Foto: Helder Jr.
Ficou na ponta dos pés para se espreguiçar. Sentiu um frio na espinha, e bocejou em voz alta sem perceber. As pessoas que passavam por ali não deixaram de escutar. Mas se surpreenderam, na verdade, com a pose do homem.

Ele não voltara a pisar as solas dos pés no chão. Achou que era uma cãibra passageira, porém não havia dor alguma. Estava enviesado, mesmo. Jogou todo o peso do corpo para trás. E foi então que flutuou.

Sim, o homem planava no ar.

Quem assistiu à cena conta que todos se mostraram sem reação. Boquiabertos, pararam o tempo. Deixaram cair o que comiam. Soltaram alças de bolsas e malas. Largaram suas crianças de colo. Quase tudo não resistiu à gravidade. Restou o sujeito que, perplexos, rodeavam.

Ele próprio era o mais sereno. Girou o pescoço e observou o público presente. Um a um, desviaram-lhe os rostos. Preferiram se entreolhar, em busca de explicações para o irracional. Haviam secretamente desejado um encontro com o esdrúxulo desde sempre, contudo mantiveram a expectativa de recobrar a normalidade do nunca.

O mais altaneiro dos homens foi o primeiro a esfregar os olhos. A escuridão acabou preenchida pela claridade em segundos, e nada mudara. Arremessou-se, desta vez com ímpeto maior, para frente. E subiu mais alguns metros em direção às nuvens.

As crianças que foram jogadas no solo, naquele exato instante, cessaram o choro. Gargalharam como se testemunhassem um espetáculo. Não eram risadas ingênuas. Havia um sarcasmo de adultos nos sons graves emitidos por aqueles meninos e meninas.

Ninguém, no entanto, prestou atenção nas crianças sem colo. Talvez porque uma gorda senhora acompanhou o  movimento seguinte do homem voador. Na mesma hora em que ele pulou novamente, ela se jogou no asfalto. Ficou ajoelhada, brandindo os braços no ar, em gesto de reverência. Seus joelhos sangravam em cortes rasos.

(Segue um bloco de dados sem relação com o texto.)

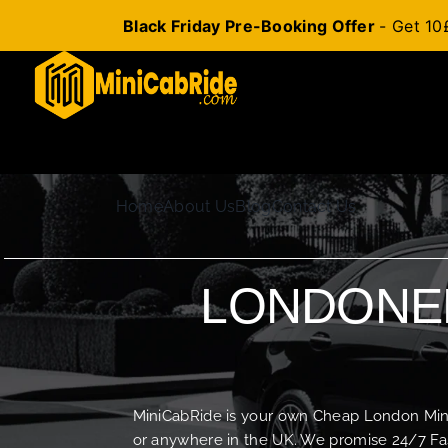
Black Friday Pre-Booking Offer
- Get 10
Skip
to
content
Home
About Us
Blog
Contact Us
LONDONER
MiniCabRide is your own Cheap London Minica
or anywhere in the UK. We promise 24/7 Fas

“Amém!”, alguém berrou ao fundo. Lá atrás, todavia, uma agitação superava qualquer louvação. Acontece que um senhor, com pesados óculos pendendo do nariz, queria enfrentar a multidão para atravessar a rua. Trocou xingamentos e até tapas com alguns jovens que se debruçavam em outros para tentar descobrir o motivo da aglomeração. Por sorte, um deles apontou o indicador para cima.

O homem já estava a muitos metros de distância do chão, conforme se espantaram os jovens e o senhor. Esgoelou-se por socorro finalmente, mas, assim como naquele bocejo inicial, não tivera noção do seu ato.

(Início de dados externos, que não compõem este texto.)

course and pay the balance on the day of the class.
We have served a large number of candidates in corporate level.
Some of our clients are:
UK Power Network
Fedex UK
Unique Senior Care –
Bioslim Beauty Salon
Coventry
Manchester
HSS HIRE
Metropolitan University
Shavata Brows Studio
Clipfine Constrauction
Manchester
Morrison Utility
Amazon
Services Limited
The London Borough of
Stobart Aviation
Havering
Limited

O grito não foi capaz de competir com as vozes dos que se firmaram no solo. Havia quem saltasse na esperança de também voar. Outros acenavam (as crianças e o senhor entre eles) para o homem. Muitos sorriam de felicidade. Chegavam a lacrimejar diante do milagre inalcançado.

Ele olhava para aquilo com desprezo. Decidiu nunca mais abaixar a cabeça. O fato é que não demoraria muito para que, de tão pequeno, o maior dos seres sumisse do alcance de sua vista. Em cerca de cinco minutos, o homem desapareceu no céu azul-poeira. Começou a chover.

As pessoas permaneceram impassíveis até que suas roupas molhadas grudassem nos corpos. Foi o sinal para recolherem bolsas, malas e crianças de colo do chão.

Retomaram os mesmos caminhos de outrora. Um jovem ainda tropeçou na senhora ajoelhada. O senhor discutiu um pouco mais antes de cruzar a rua. E todos estavam em suas casas ao anoitecer.